_WHAT YOU NEED TO DO:_ Every line in the material below that includes "Normal" should be copied.

### MATERIAL FOR THIS EXERCISE ###

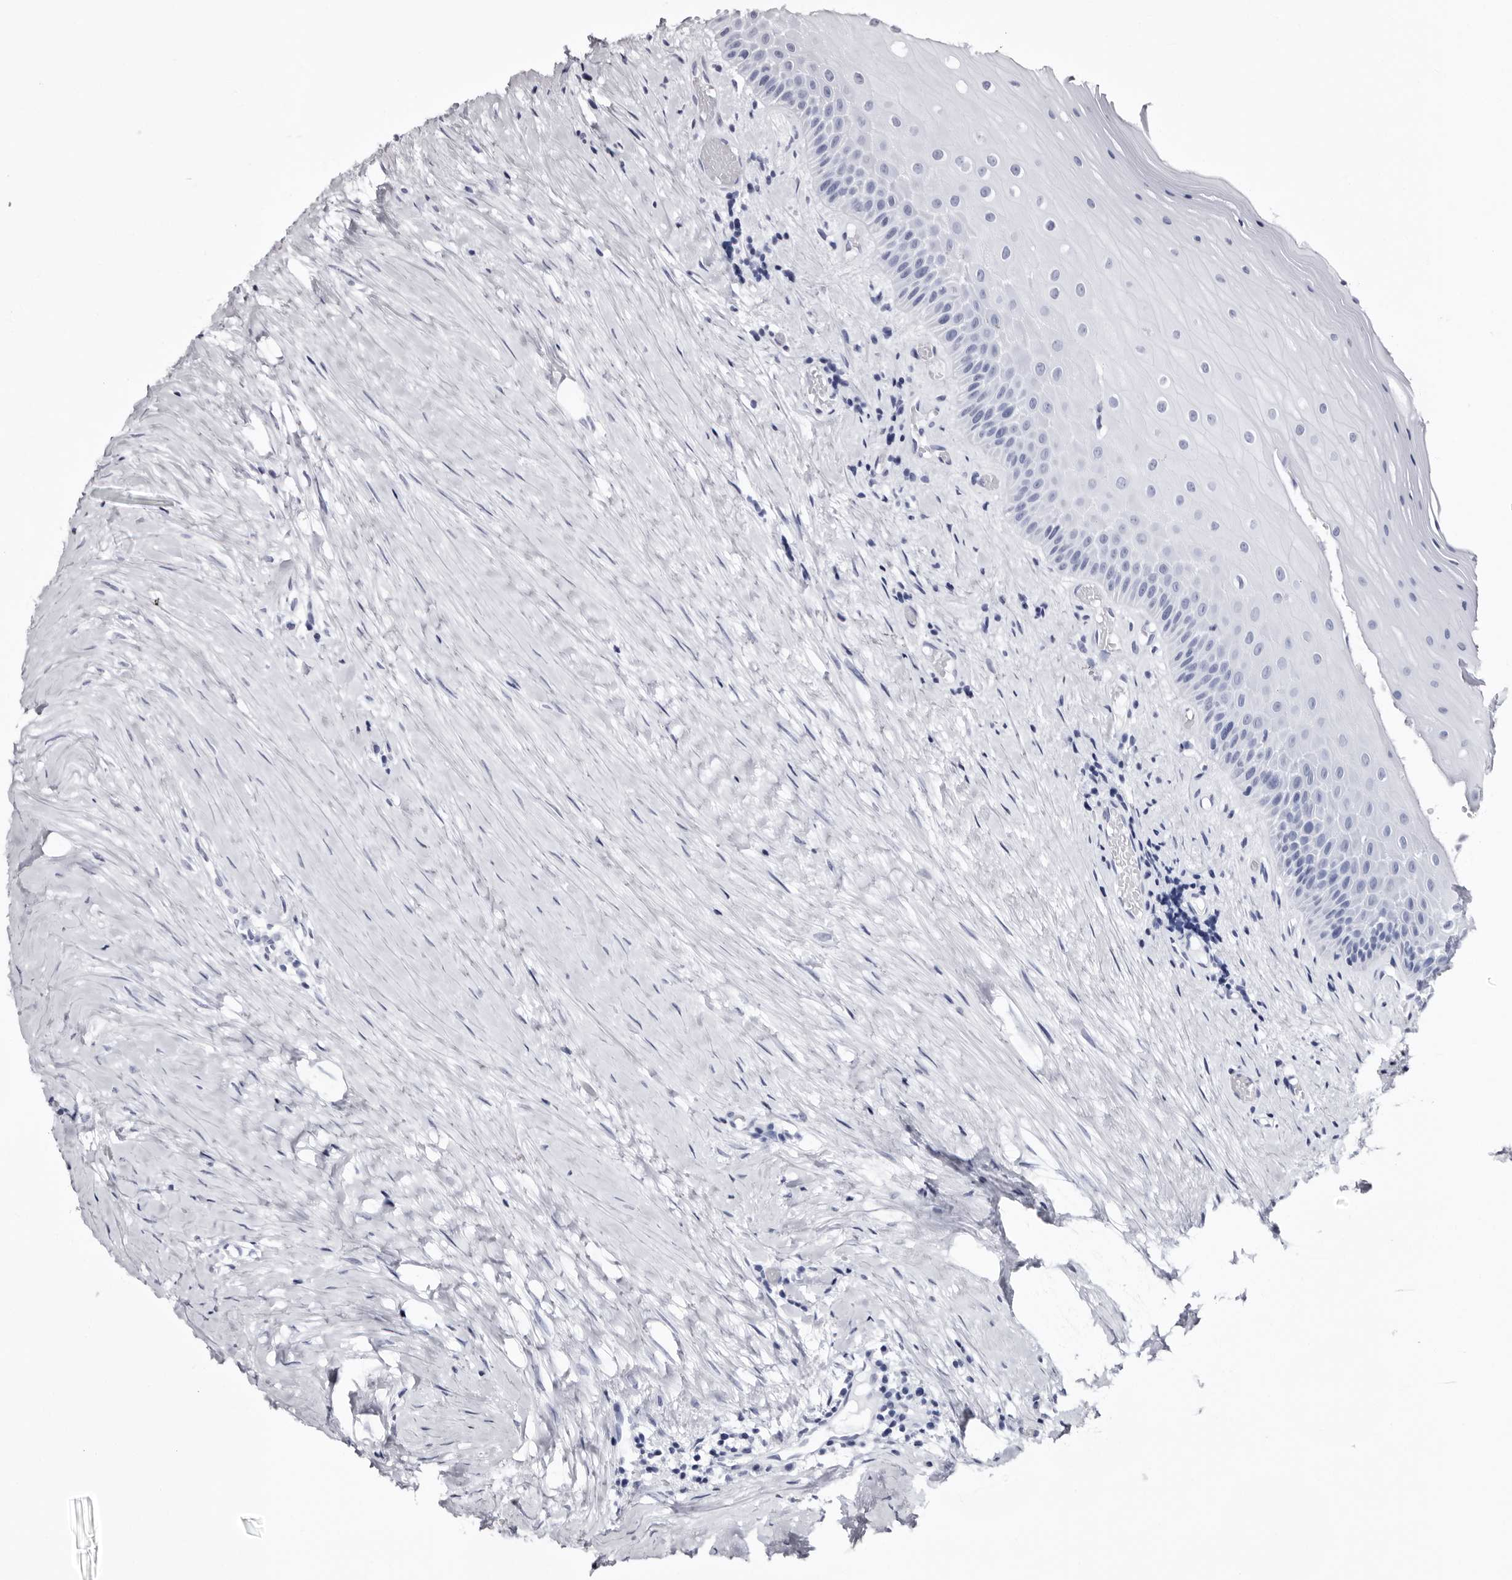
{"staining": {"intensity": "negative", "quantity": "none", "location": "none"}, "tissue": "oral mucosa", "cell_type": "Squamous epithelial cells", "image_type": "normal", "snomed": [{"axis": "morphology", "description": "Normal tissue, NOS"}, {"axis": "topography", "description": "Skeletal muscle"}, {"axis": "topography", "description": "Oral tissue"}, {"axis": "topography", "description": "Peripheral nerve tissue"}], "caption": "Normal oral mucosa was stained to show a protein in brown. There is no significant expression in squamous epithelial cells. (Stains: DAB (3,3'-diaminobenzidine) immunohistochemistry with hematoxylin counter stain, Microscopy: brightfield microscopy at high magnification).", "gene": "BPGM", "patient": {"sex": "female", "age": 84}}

###
### MATERIAL FOR THIS EXERCISE ###

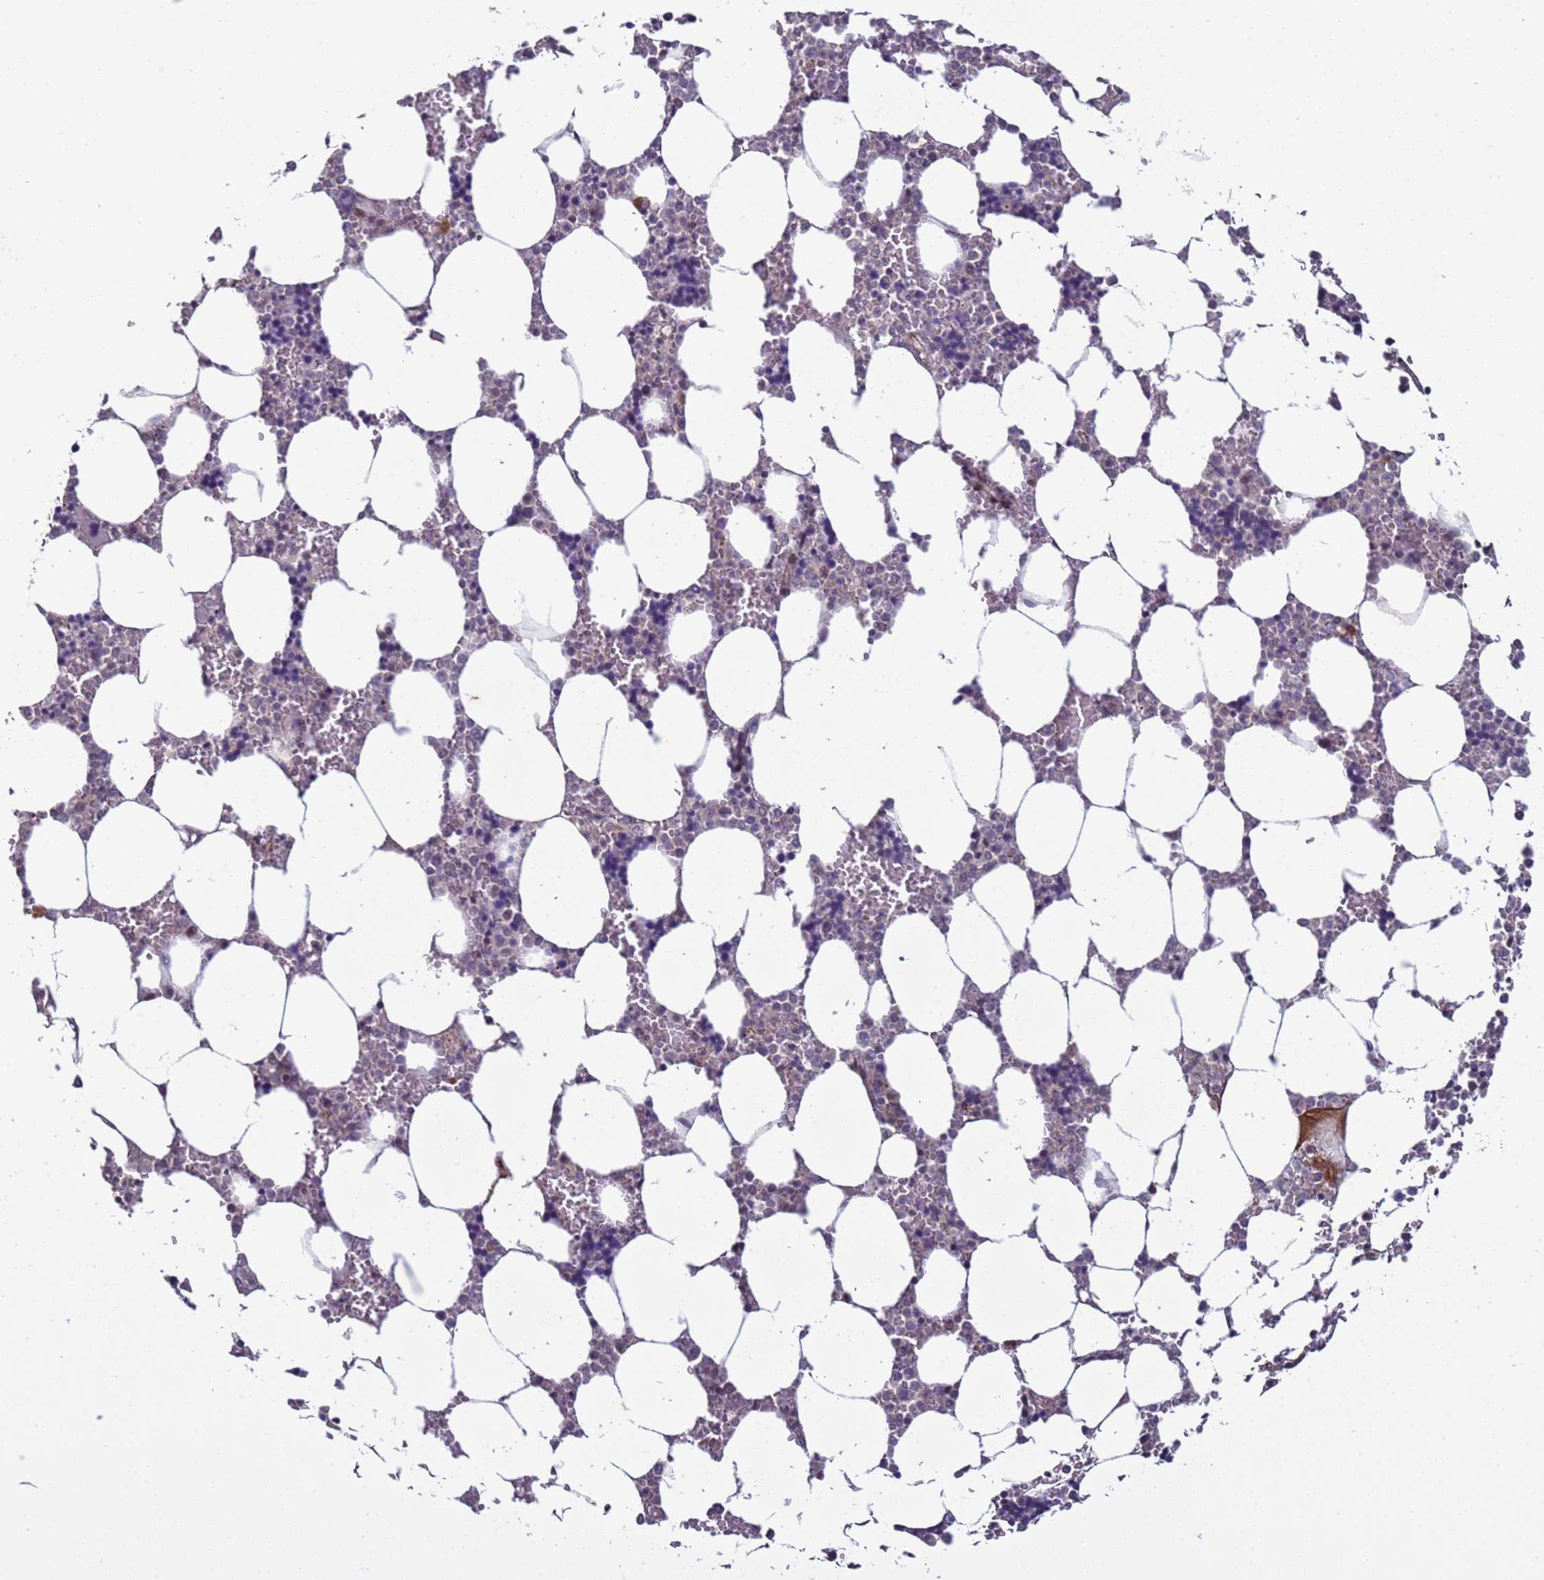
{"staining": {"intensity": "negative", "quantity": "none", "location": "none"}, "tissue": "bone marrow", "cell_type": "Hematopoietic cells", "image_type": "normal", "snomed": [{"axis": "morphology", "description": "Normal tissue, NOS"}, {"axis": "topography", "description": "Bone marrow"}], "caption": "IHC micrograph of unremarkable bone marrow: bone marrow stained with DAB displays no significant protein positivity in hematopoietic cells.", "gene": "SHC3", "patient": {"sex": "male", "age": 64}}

###
### MATERIAL FOR THIS EXERCISE ###

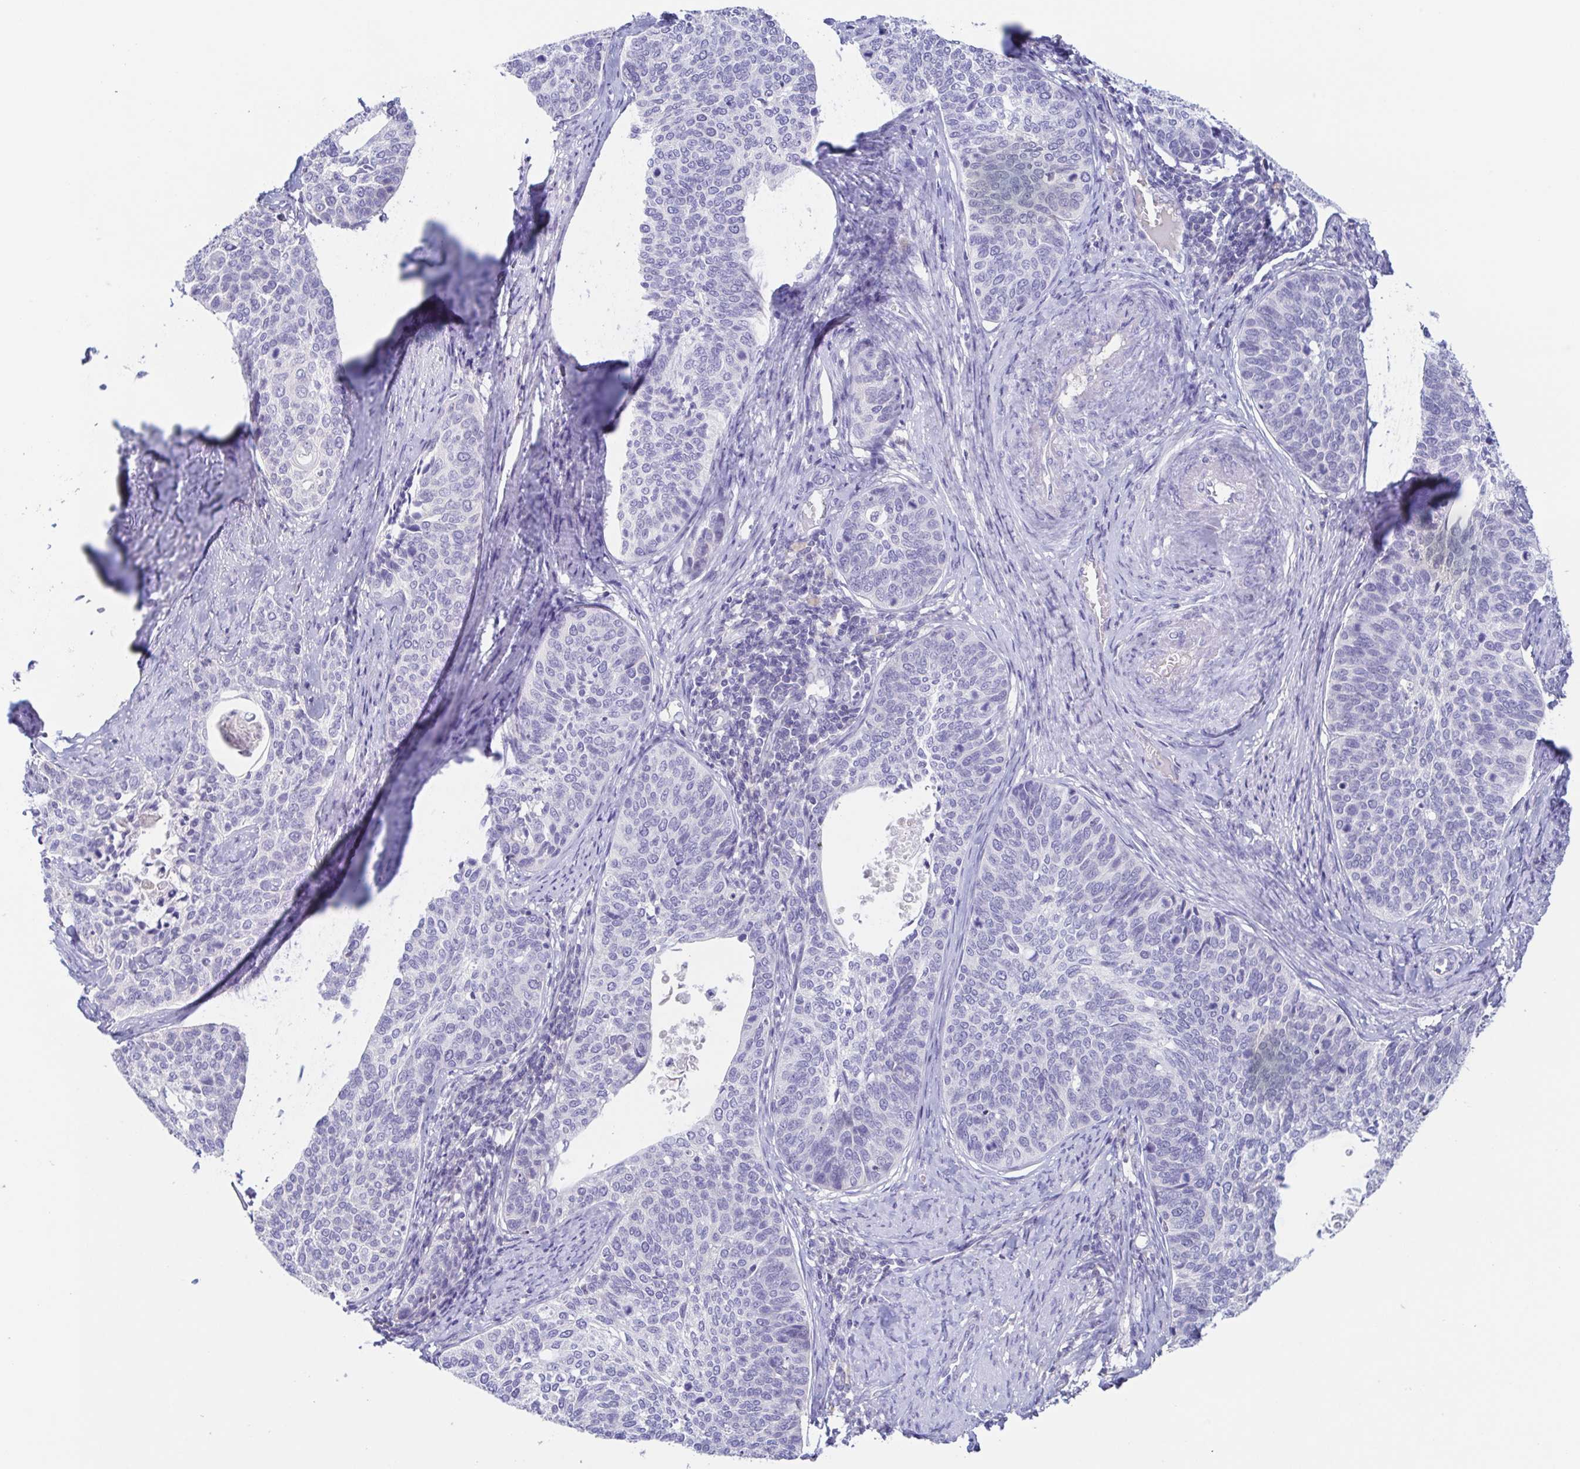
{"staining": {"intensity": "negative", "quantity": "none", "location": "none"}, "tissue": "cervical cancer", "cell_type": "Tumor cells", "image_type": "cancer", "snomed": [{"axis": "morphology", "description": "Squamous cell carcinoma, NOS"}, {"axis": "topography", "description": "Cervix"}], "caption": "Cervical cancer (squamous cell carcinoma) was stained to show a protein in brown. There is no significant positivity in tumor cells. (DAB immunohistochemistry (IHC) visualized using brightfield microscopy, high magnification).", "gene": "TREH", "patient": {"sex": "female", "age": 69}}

###

_RESULT OF THIS EXERCISE:_
{"staining": {"intensity": "negative", "quantity": "none", "location": "none"}, "tissue": "oral mucosa", "cell_type": "Squamous epithelial cells", "image_type": "normal", "snomed": [{"axis": "morphology", "description": "Normal tissue, NOS"}, {"axis": "topography", "description": "Skeletal muscle"}, {"axis": "topography", "description": "Oral tissue"}, {"axis": "topography", "description": "Peripheral nerve tissue"}], "caption": "Normal oral mucosa was stained to show a protein in brown. There is no significant expression in squamous epithelial cells. (Stains: DAB (3,3'-diaminobenzidine) immunohistochemistry with hematoxylin counter stain, Microscopy: brightfield microscopy at high magnification).", "gene": "BPGM", "patient": {"sex": "female", "age": 84}}
{"staining": {"intensity": "negative", "quantity": "none", "location": "none"}, "tissue": "bone marrow", "cell_type": "Hematopoietic cells", "image_type": "normal", "snomed": [{"axis": "morphology", "description": "Normal tissue, NOS"}, {"axis": "topography", "description": "Bone marrow"}], "caption": "IHC micrograph of unremarkable bone marrow: bone marrow stained with DAB displays no significant protein positivity in hematopoietic cells.", "gene": "SHC3", "patient": {"sex": "male", "age": 64}}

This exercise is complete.